[ARTICLE]

** BEGIN **

Taking Tax Free Cash as a Lump Sum

 

Transcript

 


How to Crystallise a Pension and Take Tax-Free Cash in AdviserGo

This guide explains how to crystallise a pension in AdviserGo and model taking tax-free cash, including how to direct any surplus lump sum into another account using a transfer.


Overview: Which Pension Type Should You Use?

When adding a pension using the Plus (+) button → Pensions, you’ll see multiple pension options. The key difference for tax-free cash modeling is:

Money Purchase Pension

  • Assumes tax-free cash is available (typically 25%), up to the applicable allowance
  • Represents an uncrystallised pension
  • Use this option when tax-free cash is still available and you intend to model crystallisation strategies

Drawdown Pension

  • Assumes the pension has already been crystallised and tax-free cash has already been taken
  • Withdrawals are generally treated as taxable income
  • Use this option when there is no tax-free cash available (or when the pension is already in drawdown in real life)

Rule of thumb:
If tax-free cash is available, enter the pension as Money Purchase and model crystallisation. If tax-free cash is not available, enter it as Drawdown.


Step 1: Create a What-If Scenario

To model taking tax-free cash without changing your base plan, create a What-If scenario:

  1. Click What If
  2. Name the scenario (for example: “Taking Tax-Free Cash as a Lump Sum”)
  3. Create the plan

You are now working in the What-If scenario.


Step 2: Open the Pension and Apply Crystallisation Instructions

  1. From the Dashboard, go to Pensions
  2. Select the client’s pension (in this example, Sarah’s pension)
  3. On the left-hand side, locate Crystallisations
  4. Turn on crystallisation instructions by moving the Crystallisation slider to the right
  5. Set the Timing (for example: Plan Start)
  6. Select Create New Crystallisation
  7. Choose how much to crystallise:
    • In this example, crystallise the full pension pot
  8. Select the instruction to take tax-free cash as a lump sum only
  9. Click Done to save the crystallisation instruction
  10. Click Done again to exit the pension screen

Step 3: Confirm the Tax-Free Cash in the Plan

After saving the crystallisation, you should see a noticeable inflow in Year 1.

To confirm details:

  1. Turn Details on in the chart (if available) to confirm the inflow source is the pension
  2. Open Year View
  3. On the Cash Flow tab, confirm the lump sum is shown as coming from the pension

Next:

  1. Go to the Pensions tab in Year View
  2. Select the client’s pension

You should see:

  • The crystallised amount (full pension pot in this example)
  • The tax-free lump sum created from crystallisation
  • The remaining funds moved into a Drawdown pension account

Step 4: Where Does the Lump Sum Go by Default?

If the tax-free cash is not immediately used for spending, AdviserGo will direct surplus funds to a default cash holding.

To see this:

  1. In Year View, go to Investments
  2. You may see unused lump sum flowing into the client’s default cash account (used to capture surplus money unless other instructions exist)

If you want the lump sum to go somewhere else (for example, an investment account), you can model a Transfer.

** END **

[Dataset excerpts]
** BEGIN **

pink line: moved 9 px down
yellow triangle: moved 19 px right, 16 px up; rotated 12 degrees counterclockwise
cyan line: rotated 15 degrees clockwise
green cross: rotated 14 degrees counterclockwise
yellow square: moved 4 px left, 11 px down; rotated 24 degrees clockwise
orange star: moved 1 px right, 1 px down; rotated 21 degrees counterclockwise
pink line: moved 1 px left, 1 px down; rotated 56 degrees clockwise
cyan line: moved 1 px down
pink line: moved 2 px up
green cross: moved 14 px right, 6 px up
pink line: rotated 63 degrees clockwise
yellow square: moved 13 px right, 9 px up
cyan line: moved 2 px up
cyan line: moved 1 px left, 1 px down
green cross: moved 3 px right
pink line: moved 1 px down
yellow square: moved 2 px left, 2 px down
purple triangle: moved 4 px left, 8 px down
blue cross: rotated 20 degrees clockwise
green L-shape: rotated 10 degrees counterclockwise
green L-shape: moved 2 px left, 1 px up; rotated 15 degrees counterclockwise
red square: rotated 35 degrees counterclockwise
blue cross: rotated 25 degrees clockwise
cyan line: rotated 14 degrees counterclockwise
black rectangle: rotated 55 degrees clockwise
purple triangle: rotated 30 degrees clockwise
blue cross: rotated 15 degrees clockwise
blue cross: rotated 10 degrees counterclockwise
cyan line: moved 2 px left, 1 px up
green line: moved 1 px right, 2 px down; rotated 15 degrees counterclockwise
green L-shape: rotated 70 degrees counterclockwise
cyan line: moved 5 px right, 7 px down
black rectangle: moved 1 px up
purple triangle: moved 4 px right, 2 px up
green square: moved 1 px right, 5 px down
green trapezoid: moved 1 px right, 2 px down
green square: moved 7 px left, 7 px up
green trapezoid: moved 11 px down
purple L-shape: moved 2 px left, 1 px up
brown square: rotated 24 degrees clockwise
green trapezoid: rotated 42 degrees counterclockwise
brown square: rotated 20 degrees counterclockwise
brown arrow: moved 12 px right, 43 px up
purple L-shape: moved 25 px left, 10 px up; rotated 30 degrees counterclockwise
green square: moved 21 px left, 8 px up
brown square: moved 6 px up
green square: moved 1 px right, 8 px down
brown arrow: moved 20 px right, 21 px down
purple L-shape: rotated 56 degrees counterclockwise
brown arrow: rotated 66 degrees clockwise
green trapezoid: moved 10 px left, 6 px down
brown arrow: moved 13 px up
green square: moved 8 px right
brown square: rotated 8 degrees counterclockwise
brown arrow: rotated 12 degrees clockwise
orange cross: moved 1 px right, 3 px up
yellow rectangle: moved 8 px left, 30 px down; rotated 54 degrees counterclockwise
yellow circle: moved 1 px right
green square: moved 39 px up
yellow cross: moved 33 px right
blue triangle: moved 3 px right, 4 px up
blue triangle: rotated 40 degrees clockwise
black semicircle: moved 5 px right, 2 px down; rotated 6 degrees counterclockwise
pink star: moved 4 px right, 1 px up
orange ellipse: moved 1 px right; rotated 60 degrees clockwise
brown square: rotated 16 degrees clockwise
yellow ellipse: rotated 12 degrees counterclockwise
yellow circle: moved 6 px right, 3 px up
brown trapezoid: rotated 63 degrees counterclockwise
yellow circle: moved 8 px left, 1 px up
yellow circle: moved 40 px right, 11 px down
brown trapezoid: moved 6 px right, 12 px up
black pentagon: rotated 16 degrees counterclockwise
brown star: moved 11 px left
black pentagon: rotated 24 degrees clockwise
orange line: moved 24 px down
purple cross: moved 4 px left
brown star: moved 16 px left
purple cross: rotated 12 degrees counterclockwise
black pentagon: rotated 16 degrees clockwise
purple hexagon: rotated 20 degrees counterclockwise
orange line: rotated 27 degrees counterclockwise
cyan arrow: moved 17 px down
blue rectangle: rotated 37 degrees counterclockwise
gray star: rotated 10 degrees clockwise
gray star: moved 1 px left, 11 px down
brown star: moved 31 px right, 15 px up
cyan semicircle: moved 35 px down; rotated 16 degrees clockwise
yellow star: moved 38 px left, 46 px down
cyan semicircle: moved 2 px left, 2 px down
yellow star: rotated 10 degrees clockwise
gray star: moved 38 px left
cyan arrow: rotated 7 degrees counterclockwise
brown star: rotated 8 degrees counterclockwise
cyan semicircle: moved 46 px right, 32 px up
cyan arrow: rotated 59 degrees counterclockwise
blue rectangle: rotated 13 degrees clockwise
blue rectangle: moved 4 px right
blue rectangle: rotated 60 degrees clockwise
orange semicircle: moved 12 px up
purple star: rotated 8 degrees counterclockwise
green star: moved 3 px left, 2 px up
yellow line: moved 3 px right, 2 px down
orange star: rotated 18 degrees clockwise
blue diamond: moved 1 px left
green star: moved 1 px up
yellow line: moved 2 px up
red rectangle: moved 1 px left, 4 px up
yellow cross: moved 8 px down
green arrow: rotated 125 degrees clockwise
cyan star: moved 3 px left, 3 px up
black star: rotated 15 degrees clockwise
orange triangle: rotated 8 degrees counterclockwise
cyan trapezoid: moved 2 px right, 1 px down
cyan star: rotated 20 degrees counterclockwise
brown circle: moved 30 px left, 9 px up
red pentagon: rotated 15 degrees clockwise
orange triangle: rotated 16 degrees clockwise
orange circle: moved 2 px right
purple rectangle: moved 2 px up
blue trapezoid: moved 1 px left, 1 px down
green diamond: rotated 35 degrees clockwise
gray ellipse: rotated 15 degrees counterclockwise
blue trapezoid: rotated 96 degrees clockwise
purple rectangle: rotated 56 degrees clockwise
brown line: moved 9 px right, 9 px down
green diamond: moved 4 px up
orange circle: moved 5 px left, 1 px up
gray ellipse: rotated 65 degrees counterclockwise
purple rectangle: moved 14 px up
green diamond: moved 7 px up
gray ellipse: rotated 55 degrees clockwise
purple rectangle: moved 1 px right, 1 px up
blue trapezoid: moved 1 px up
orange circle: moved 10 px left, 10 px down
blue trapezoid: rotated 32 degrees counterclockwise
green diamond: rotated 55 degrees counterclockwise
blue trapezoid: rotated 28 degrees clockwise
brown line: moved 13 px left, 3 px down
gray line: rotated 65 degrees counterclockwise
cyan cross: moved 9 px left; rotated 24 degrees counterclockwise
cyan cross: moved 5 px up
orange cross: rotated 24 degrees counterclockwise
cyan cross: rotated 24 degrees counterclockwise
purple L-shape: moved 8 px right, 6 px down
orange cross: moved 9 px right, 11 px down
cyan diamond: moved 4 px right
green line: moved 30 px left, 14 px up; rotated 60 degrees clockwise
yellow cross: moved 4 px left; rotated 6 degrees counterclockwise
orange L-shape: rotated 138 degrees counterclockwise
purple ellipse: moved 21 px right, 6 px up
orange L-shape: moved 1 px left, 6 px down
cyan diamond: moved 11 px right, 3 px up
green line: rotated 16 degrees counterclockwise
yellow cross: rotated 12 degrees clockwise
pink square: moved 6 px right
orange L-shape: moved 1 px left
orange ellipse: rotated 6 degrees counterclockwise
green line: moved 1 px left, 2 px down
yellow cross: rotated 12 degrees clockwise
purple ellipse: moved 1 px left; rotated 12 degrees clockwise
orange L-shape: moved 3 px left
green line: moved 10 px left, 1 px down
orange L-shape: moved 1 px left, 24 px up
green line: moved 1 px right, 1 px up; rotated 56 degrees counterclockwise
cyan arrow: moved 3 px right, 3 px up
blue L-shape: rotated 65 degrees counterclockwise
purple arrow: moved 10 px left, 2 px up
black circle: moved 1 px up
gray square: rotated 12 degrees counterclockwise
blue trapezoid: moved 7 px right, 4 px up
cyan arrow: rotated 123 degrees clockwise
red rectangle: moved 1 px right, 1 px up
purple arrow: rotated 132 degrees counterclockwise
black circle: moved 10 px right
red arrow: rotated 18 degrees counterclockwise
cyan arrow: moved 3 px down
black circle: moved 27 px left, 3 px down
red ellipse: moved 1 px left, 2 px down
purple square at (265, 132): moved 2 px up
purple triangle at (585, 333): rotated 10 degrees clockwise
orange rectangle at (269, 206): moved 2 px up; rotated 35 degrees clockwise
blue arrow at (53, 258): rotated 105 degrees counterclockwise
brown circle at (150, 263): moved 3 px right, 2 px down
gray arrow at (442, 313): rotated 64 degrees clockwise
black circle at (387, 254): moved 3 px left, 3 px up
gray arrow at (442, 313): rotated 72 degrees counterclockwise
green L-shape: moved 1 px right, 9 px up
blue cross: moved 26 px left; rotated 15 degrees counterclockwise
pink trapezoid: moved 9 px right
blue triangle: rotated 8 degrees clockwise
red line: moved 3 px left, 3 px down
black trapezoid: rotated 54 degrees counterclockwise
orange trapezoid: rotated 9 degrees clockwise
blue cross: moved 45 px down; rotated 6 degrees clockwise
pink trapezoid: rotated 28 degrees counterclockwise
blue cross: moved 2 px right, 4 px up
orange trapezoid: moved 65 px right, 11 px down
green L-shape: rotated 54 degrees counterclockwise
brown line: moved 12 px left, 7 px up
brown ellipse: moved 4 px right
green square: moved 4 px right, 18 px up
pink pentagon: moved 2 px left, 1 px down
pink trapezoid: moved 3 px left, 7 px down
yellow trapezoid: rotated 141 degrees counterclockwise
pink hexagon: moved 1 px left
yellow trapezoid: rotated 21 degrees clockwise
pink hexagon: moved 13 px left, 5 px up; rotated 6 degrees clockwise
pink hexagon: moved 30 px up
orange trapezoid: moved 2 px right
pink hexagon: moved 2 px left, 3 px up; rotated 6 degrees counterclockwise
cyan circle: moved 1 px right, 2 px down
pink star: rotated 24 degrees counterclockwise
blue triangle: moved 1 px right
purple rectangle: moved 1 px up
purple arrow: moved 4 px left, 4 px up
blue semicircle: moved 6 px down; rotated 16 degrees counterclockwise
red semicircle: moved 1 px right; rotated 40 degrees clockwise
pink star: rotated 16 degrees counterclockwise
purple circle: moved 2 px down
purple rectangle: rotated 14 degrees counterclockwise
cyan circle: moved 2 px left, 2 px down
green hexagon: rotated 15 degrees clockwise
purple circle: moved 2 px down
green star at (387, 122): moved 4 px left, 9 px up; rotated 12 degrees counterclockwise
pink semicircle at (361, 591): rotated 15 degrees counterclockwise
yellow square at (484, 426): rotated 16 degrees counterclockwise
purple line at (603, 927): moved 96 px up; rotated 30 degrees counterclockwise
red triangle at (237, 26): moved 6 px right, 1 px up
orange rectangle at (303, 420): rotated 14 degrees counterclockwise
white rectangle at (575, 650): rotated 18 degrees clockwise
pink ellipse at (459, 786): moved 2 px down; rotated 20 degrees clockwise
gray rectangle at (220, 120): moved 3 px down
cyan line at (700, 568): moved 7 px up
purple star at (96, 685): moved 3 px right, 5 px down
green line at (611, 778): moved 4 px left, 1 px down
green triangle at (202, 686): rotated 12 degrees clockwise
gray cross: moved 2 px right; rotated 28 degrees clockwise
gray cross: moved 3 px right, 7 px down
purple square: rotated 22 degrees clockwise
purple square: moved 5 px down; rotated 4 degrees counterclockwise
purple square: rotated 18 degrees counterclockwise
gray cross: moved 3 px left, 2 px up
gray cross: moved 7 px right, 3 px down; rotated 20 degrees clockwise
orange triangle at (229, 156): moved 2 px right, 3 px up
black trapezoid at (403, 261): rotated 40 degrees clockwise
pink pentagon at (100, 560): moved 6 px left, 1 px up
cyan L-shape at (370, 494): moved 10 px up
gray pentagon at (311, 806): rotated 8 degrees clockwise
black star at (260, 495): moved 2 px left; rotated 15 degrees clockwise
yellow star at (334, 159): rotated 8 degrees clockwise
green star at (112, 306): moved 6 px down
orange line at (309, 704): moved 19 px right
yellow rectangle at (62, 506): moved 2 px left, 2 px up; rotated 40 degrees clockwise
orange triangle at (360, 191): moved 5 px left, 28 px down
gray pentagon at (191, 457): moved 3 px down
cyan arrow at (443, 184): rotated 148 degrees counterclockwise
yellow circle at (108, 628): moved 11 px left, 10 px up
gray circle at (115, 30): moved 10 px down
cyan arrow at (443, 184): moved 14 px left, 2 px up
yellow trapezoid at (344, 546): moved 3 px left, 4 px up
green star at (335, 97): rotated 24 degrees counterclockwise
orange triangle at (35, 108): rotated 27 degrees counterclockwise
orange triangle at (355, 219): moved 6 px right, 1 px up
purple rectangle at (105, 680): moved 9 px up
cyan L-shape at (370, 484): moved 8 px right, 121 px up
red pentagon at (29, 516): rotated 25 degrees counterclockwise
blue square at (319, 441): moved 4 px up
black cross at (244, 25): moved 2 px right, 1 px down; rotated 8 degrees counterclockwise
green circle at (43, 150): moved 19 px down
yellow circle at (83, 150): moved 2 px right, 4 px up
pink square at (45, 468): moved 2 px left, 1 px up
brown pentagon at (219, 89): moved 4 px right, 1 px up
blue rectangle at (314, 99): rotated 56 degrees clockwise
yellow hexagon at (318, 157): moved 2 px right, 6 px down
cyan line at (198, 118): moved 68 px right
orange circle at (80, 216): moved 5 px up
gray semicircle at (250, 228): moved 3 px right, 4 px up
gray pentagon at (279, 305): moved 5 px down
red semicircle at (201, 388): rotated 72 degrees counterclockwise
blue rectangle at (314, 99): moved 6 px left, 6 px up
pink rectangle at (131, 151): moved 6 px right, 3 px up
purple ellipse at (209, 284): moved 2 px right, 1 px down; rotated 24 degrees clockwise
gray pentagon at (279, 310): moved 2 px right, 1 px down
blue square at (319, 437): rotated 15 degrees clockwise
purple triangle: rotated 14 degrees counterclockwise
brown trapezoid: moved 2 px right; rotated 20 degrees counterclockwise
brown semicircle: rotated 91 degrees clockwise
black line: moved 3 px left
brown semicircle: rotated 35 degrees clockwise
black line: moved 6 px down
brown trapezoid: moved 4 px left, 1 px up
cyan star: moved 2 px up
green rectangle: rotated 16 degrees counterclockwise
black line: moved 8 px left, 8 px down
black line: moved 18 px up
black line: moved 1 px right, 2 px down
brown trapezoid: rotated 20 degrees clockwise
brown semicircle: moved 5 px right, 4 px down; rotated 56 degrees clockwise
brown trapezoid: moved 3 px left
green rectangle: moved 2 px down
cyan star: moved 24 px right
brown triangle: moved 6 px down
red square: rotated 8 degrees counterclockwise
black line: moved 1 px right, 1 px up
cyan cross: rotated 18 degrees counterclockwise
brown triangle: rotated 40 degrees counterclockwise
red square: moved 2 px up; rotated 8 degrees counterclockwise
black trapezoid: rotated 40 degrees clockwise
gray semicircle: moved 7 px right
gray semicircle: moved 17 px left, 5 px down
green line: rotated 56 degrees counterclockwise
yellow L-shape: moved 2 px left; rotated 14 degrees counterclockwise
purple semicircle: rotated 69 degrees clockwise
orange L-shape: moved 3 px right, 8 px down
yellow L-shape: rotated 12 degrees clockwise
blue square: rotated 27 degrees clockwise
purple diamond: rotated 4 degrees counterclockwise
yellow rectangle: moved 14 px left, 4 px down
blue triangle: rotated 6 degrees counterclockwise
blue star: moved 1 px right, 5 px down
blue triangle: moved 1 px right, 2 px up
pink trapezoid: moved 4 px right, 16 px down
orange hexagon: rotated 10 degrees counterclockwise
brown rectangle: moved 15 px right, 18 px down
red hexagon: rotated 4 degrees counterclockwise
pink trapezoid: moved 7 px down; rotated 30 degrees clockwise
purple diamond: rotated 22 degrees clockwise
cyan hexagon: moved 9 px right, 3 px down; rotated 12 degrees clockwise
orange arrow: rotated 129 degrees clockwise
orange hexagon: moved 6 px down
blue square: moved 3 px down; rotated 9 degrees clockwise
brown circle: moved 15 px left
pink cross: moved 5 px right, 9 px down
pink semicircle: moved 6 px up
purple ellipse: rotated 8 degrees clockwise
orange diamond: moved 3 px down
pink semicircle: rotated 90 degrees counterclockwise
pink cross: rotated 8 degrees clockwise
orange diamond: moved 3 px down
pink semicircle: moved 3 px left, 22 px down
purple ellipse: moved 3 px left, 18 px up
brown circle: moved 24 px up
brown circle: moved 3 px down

** END **

[PROBLEM DETAILS]
Write out the tax-free cash guide word for word, from "3. On the left-hand" to "the Timing (for example: Plan Start)". This data is separate from the tax-free cash guide.

[SOLUTION TO THE PROBLEM]
3. On the left-hand side, locate Crystallisations
  4. Turn on crystallisation instructions by moving the Crystallisation slider to the right
  5. Set the Timing (for example: Plan Start)